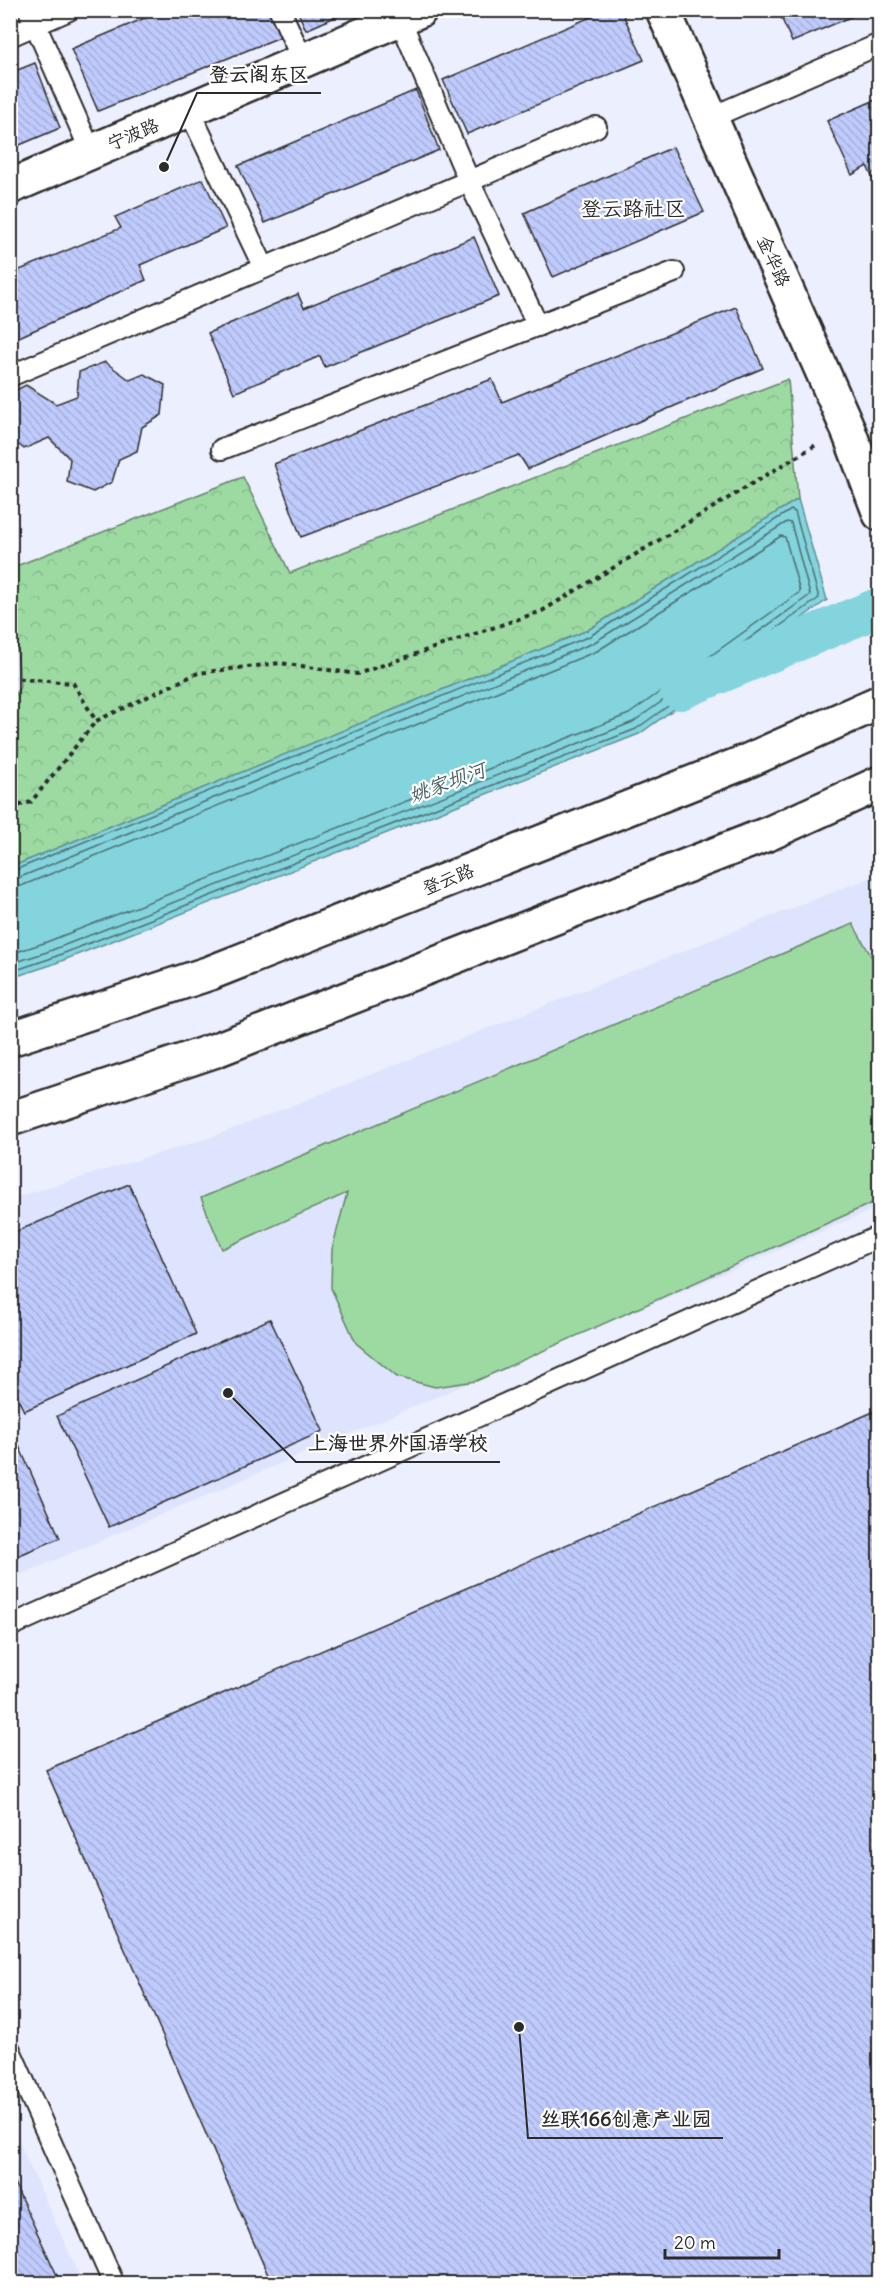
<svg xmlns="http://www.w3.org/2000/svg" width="890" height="2294" viewBox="0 0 890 2294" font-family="Delius,'LXGW WenKai TC',sans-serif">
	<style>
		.built { fill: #dee4fd }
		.forest { fill: url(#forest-crowns); stroke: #648266; stroke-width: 1.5 }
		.pitch { fill: #9cdaa2; stroke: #648266; stroke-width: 1.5 }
		.water { fill: #83d4dd; stroke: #609096; stroke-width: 1.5 }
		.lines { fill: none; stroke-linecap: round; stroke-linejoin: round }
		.shore { stroke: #4e6f72; stroke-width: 1.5 }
		.canal { stroke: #83d4dd; stroke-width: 40 }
		.building { fill: url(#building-back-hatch); stroke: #2b2b2b; stroke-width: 1.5 }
		.service-casing { stroke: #2b2b2b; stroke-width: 24 }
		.minor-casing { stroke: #2b2b2b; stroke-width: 38 }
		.primary-casing { stroke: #2b2b2b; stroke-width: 38 }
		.path { stroke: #2b2b2b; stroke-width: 4; stroke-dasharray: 4.5 4.5; stroke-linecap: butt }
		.service { stroke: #fff; stroke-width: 20 }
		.minor { stroke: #fff; stroke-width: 33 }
		.primary { stroke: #fff; stroke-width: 33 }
		.labels { text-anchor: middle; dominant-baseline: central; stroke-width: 4.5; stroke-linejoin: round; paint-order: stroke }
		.street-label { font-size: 18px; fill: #2b2b2b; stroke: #fff }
		.water-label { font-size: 20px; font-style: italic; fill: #455e60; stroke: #fff }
		.quarter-label { font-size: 21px; fill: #2b2b2b; stroke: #fff }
		.leader { fill: none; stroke: #2b2b2b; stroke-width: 2 }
		.callout-dot { fill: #2b2b2b; stroke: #fff; stroke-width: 2 }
		.callout-label { font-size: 20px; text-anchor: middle; font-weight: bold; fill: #2b2b2b; stroke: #fff; stroke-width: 4.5; stroke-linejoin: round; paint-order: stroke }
	</style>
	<defs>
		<pattern id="forest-crowns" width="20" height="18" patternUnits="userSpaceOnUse" patternTransform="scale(1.5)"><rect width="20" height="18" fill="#9cdaa2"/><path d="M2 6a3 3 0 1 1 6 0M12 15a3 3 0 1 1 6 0" fill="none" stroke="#87bb8c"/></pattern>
		<pattern id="building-back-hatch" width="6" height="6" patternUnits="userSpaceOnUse" patternTransform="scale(1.5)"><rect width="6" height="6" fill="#bfcbfc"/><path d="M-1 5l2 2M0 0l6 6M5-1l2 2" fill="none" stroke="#a4aed8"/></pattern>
	</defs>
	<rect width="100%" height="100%" fill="#eceffe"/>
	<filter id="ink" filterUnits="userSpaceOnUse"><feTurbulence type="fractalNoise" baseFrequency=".0167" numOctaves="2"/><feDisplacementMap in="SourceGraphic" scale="12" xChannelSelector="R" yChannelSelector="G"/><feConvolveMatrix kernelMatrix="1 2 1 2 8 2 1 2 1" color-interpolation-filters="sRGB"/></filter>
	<g filter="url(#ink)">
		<!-- built -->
		<g class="built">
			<path d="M879,874v333l-868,372v-380l201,-62z"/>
			<path d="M11,2125l72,158h-72z"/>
		</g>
		<!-- forest -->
		<path class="forest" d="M788,379l10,120 -210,131 -577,237v-167l9,-13 -4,-54 -5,-14v-51l232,-91 47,96z"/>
		<!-- pitch -->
		<path class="pitch" d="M853,924l21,37 5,4v235l-403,181 -41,6 -38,-10 -41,-34 -25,-55 1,-39 15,-56 -125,56 -21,-51z"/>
		<!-- water -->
		<path class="water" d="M798,499l29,101 -188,134 -588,231 -40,13v-111l577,-237z"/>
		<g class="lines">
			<!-- shore -->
			<g class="shore">
				<path d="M10,872l580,-236 201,-126 4,2 24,86 -183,131 -587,230 -39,13"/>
				<path d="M10,879l8,-1 575,-235 194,-121 4,1 19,72 -177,127 -586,230 -37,12"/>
				<path d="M10,888l11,-2 576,-235 184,-115 4,1 15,55 -171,122 -585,229 -34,11"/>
			</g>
			<!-- canal -->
			<path class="canal" d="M680,690l200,-83"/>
		</g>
		<!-- building -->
		<g class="building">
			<path d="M164,10h104l12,27 -182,74 -27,-62z"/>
			<path d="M297,10h54l-45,20z"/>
			<path d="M607,10h14l23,50 -177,74 -24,-54z"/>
			<path d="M778,10h89l-75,32z"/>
			<path d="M35,63l25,65 -50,21v-76z"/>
			<path d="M416,90l23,60 -174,73 -27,-57z"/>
			<path d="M880,98v96l-13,-28 -15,9 -25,-54z"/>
			<path d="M673,147l31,65 -151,65 -29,-64z"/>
			<path d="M203,179l23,49 -86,37 6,15 -136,61v-67l111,-46 -6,-11z"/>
			<path d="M474,237l25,59 -174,71 -5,-11 -86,37 -26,-60 90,-39 6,14z"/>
			<path d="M736,307l27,61 -235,101 -9,-14 -218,82 -27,-73 218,-85 10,23z"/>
			<path d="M105,362l25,18 14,-6 21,11 -3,30 -20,12 -5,24 -18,8 -7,23 -19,10 -26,-10 3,-23 -21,-21 -25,11 -14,-11v-45l16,-8 30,19 21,-8 2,-24z"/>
			<path d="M129,1184l67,150 -172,77 -14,-29v-148z"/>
			<path d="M270,1319l53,112 -214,96 -52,-111z"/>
			<path d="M880,1409v875h-608l-226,-514z"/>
			<path d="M15,1437l45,101 -50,21v-121z"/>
			<path d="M10,2174l51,110h-51z"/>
		</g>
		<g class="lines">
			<!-- service casing -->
			<g class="service-casing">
				<g id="service">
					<path d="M29,10l62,142"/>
					<path d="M280,10l23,51"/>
					<path d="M400,19l69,162 69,145"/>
					<path d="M10,36l59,-26"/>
					<path d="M189,110l75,158"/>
					<path d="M710,118l170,-74"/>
					<path d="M10,376l586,-249"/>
					<path d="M222,449l452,-177"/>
					<path d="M10,1626l870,-390"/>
					<path d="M10,2050l104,234"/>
				</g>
			</g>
			<!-- minor casing -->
			<g class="minor-casing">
				<g id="minor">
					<path d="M663,10l184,417 33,87"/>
					<path d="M10,187l410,-177"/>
				</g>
			</g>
			<!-- primary casing -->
			<g class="primary-casing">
				<g id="primary">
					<path d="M10,1039l200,-66 535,-211 135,-60"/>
					<path d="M10,1119l206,-69 554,-217 110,-50"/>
				</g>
			</g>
			<!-- path -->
			<g class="path">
				<path d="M10,678l63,5 23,38"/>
				<path d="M10,808l21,-6 65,-81 102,-48 82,-10 77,11 185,-63 274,-166"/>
			</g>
			<!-- service -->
			<use href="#service" class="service"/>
			<!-- minor -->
			<use href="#minor" class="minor"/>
			<!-- primary -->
			<use href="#primary" class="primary"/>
		</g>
	</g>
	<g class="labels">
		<!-- street labels -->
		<g class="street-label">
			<text transform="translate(133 134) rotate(-23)">宁波路</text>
			<text transform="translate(774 261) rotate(66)">金华路</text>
			<text transform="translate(448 879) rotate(-22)">登云路</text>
		</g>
		<!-- water labels -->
		<g class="water-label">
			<text transform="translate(447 782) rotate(-20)">姚家坝河</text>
		</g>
		<!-- quarter labels -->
		<g class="quarter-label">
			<text x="633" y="208">登云路社区</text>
		</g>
	</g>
	<!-- callouts -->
	<path class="leader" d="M164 167L197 93H321M228 1393L296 1462H500M519 2027L528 2138H723"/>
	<g class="callout-dot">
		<circle cx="164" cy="167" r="6"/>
		<circle cx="228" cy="1393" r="6"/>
		<circle cx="519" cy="2027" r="6"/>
	</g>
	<g class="callout-label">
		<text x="259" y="81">登云阁东区</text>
		<text x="398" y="1450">上海世界外国语学校</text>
		<text x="626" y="2126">丝联166创意产业园</text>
	</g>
	<!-- margin -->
	<rect width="890" height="2294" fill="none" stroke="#fff" stroke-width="36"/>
	<rect x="18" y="18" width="854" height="2258" fill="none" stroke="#2b2b2b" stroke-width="2" filter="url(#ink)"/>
	<!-- scale -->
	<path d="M665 2249v9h114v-9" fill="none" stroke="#2b2b2b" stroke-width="3"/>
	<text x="674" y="2249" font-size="18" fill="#2b2b2b" stroke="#ffffff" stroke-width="4.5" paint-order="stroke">20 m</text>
</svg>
——————————
What needs to be done - Only lines holding the word "linecap" belong in the answer; copy each one from the material.

Expected output -
		.lines { fill: none; stroke-linecap: round; stroke-linejoin: round }
		.path { stroke: #2b2b2b; stroke-width: 4; stroke-dasharray: 4.5 4.5; stroke-linecap: butt }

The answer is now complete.